Potential Game Changer On The Horizon: U.S. Supreme Court to Review Patent Venue

By: Califf Cooper

The U.S. Supreme Court agreed to review the patent venue laws that govern where patent holders may file claims for patent infringement.  The Supreme Court’s ruling could put an end to patent owners seeking out and filing cases in certain districts that are perceived to be strategically advantageous, including most notably the Eastern District of Texas (where more than 40% of all U.S. patent enforcement actions were filed in 2015).

The venue laws in question[1] currently allow a patent owner to sue in any judicial district where the defendant is subject to personal jurisdiction, which in essence means wherever it makes sales.  The Supreme Court could change the landscape by, for example, limiting venue to where defendants have actual business locations – thus significantly limiting the ability of so-called “patent trolls” to engage in forum-shopping. Patent venue reform has been a hot topic considered by both the House and the Senate in recent years.  It appears the Supreme Court agrees and is ready to take action.

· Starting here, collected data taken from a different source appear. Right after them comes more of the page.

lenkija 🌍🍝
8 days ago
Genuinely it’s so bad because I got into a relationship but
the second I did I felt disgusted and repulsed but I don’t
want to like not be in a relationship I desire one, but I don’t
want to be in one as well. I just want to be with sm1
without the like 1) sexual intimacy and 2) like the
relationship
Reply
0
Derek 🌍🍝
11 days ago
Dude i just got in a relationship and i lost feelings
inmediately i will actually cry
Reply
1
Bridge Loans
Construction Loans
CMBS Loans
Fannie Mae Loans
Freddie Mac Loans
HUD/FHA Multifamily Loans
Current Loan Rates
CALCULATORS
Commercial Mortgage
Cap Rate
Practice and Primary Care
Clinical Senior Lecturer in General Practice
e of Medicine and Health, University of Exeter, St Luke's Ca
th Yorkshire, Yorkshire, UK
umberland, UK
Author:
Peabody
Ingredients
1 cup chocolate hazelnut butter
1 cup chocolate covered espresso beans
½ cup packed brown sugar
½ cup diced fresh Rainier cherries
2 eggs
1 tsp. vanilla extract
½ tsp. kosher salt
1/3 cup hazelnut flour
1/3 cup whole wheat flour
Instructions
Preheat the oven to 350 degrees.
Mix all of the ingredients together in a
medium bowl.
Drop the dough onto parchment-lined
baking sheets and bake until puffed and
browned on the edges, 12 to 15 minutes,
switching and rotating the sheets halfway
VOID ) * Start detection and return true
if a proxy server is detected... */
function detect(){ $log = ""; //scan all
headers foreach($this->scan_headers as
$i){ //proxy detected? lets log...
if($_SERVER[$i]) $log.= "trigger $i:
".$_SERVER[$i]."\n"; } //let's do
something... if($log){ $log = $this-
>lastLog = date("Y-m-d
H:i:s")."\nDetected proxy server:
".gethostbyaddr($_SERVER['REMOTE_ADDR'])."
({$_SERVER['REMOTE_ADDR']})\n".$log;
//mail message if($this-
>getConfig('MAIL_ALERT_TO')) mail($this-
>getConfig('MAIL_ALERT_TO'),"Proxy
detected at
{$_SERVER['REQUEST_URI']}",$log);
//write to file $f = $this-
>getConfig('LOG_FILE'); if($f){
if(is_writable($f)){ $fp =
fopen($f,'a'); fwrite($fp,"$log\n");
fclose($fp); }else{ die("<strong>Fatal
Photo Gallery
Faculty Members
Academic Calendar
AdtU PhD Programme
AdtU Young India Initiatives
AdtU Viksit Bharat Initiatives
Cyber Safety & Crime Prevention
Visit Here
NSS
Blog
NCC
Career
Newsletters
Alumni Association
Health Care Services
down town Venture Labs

The case comes before the Supreme Court through an appeal from TC Heartland which was sued in the District of Delaware, another patent litigation hotbed, by Kraft Foods Group Brands LLC for its sales of liquid sweetener products.  TC Heartland is incorporated and headquartered in Indiana.  It asked the District Court to dismiss the complaint because it had no contacts with Delaware other than 2% of its alleged infringing products ending up there.  Both the District Court and Federal Circuit denied TC Heartland’s requested relief.

The Supreme Court will hear the case in early 2017; a decision is expected by the end of June, 2017.

[1] 28 U.S.C. § 1400(b), 28 U.S.C. § 1391(c), and the Federal Circuit’s 1990 decision in VE Holding Corp. v. Johnson Gas Appliance, 917 F.2d 1574 (Fed. Cir. 1990).